Squamous cell lung cancer is typically seen in older adult heavy smokers, characterised by centrally located cavitating lesions with keratin pearls and intercellular bridges seen histologically.
Description
Squamous cell lung carcinoma (SqCC) is a type of non-small cell lung cancer (NSCLC), accounting for about 30% of all NSCLC cases. The tumour originates from the squamous epithelium lining the bronchi and bronchioles. It is characterised by the presence of keratinising or non-keratinising malignant squamous cells, often with intercellular bridges.
Pathogenesis
SqCC arises from the metaplastic change of bronchial epithelial cells in response to chronic inflammation and injury, typically due to chronic cigarette smoke exposure. The process of carcinogenesis involves the progressive accumulation of genetic mutations that drive dysregulated cell growth. Key molecular alterations implicated in SqCC include mutations in TP53, CDKN2A, and PIK3CA genes, and amplification of SOX2 and FGFR1 genes.
Subtypes
Four main histologic subtypes of SqCC are recognised:
- Keratinising: Characterised by keratin pearl formation and intercellular bridges.
- Non-keratinising: Lacks keratin pearl formation but still exhibits intercellular bridges.
- Basaloid: Exhibits basal cell features with high mitotic activity.
- Papillary: Comprised of papillary structures lined by atypical squamous cells.
Epidemiology, Risk Factors & Associations
- Strongly associated with cigarette smoking, with a linear relationship between the number of pack-years smoked and risk of SqCC (85% of cases).
- More common in males (2:1 ratio male to female).
- Typically presents in individuals between the ages of 60 and 70.
Clinical Features
- Chronic, often productive cough, weight loss, and hemoptysis are common presentations.
- Late-stage symptoms include chest pain, dyspnea, and fatigue.
- Paraneoplastic syndromes, such as hypercalcemia and hypophosphatemia, can occur due to production of parathyroid hormone-related protein (PTHrP).
- Upper lobe (apex) or superior sulcus lesions (Pancoast Tumours) may present with Pancoast syndrome, characterised by: ipsilateral shoulder and arm pain, paresthesias, paresis and atrophy of the thenar muscles of the hand, and Horner’s syndrome (ptosis, miosis, and anhidrosis).
Complications
- Risk of locoregional invasion leading to complications such as superior vena cava syndrome, hoarseness due to recurrent laryngeal nerve involvement, and dysphagia from oesophageal compression.
- Distant metastases most commonly occur in the adrenal glands, liver, brain, and bones (up to 30% of cases at diagnosis).
Pathological Features
Histopathology
- Macroscopic: Centrally located tumour, often showing necrosis and cavitation. Tumour size can vary widely, and larger tumours often show areas of haemorrhage.
- Microscopic: Presence of atypical squamous cells with keratin pearls and intercellular bridges. Cells often show marked nuclear atypia.
Radiological Features
General Features
- Centrally located mass or consolidation, often showing cavitation in >80%.
- Post-obstructive pneumonia or atelectasis may be seen due to bronchial obstruction.
XR
- A central mass or areas of consolidation due to post-obstructive pneumonia may be visible.
- Hilar enlargement can be seen due to lymphadenopathy.
- S-sign of golden – right upper lobe collapse with fissural retraction due to Pancoast tumour.
CT
- Non-contrast: Demonstrates a centrally located mass, often with necrotic or cavitary components.
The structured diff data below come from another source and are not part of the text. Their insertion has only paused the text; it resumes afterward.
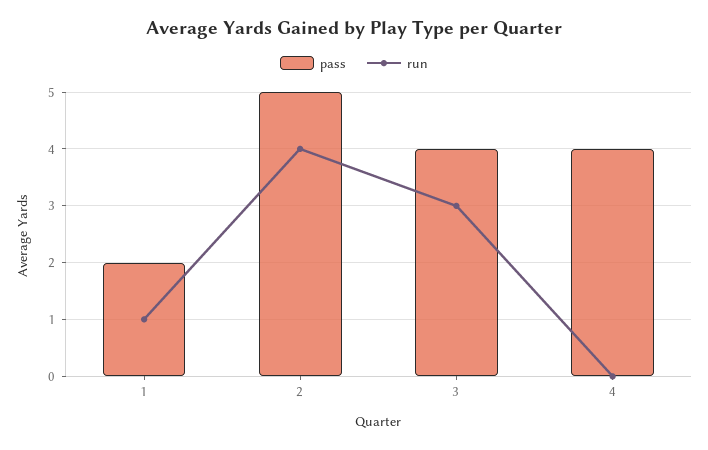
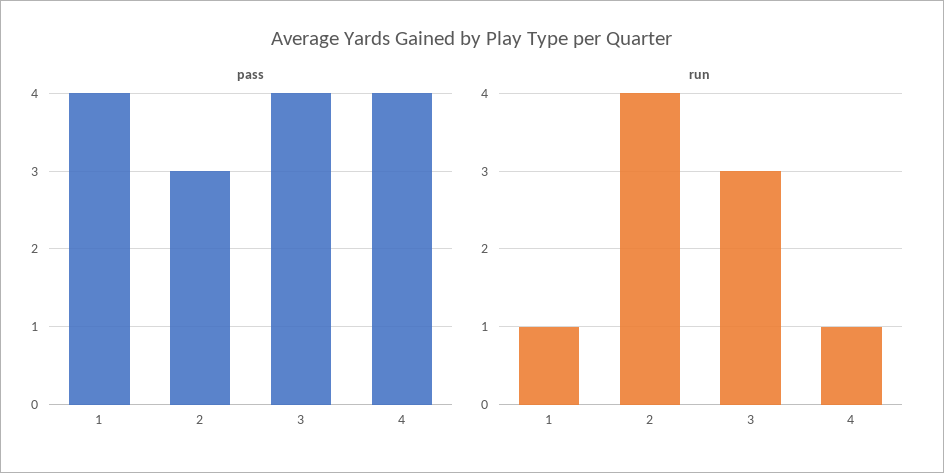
  {
    "pass": {
-     "1": 2,
+     "1": 4,
-     "2": 5,
+     "2": 3,
      "3": 4,
      "4": 4
    },
    "run": {
      "1": 1,
      "2": 4,
      "3": 3,
-     "4": 0
+     "4": 1
    }
  }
Regional lymphadenopathy may be visible.
NM
- PET FDG: Tumours usually intensely metabolic, typically show increased FDG uptake, which can help differentiate malignancy from benign lesions and can be used to assess the extent of disease and response to treatment.
Grading and Staging
SqCC is graded and staged according to the TNM staging system for NSCLC. The system assesses tumour size and invasiveness (T), involvement of regional lymph nodes (N), and presence of distant metastases (M).
Diagnosis
Diagnosis is confirmed by histological examination of a biopsy specimen, usually obtained via bronchoscopy or CT-guided percutaneous biopsy.
Differential Diagnosis
- Adenocarcinoma of the lung: Typically located peripherally, demonstrating ground-glass opacities on imaging. Histologically, shows glandular differentiation.
- Small cell lung cancer: Centrally located but rarely causes cavitation. Radiographically, exhibits rapid growth over a short period. Histologically, it displays small cells with scant cytoplasm and nuclear moulding.
- Granulomatous diseases (e.g., tuberculosis): Can cause cavitation, but typically present with other radiographic signs such as lymphadenopathy and a miliary pattern. A history of exposure and positive microbiology tests can help differentiate these conditions.
Management
Management strategies depend on the stage of the disease and overall health status of the patient. Early-stage disease (stage I and II) is typically managed with surgical resection, while more advanced disease may be treated with a combination of chemotherapy, radiation, and potentially targeted therapies or immunotherapies.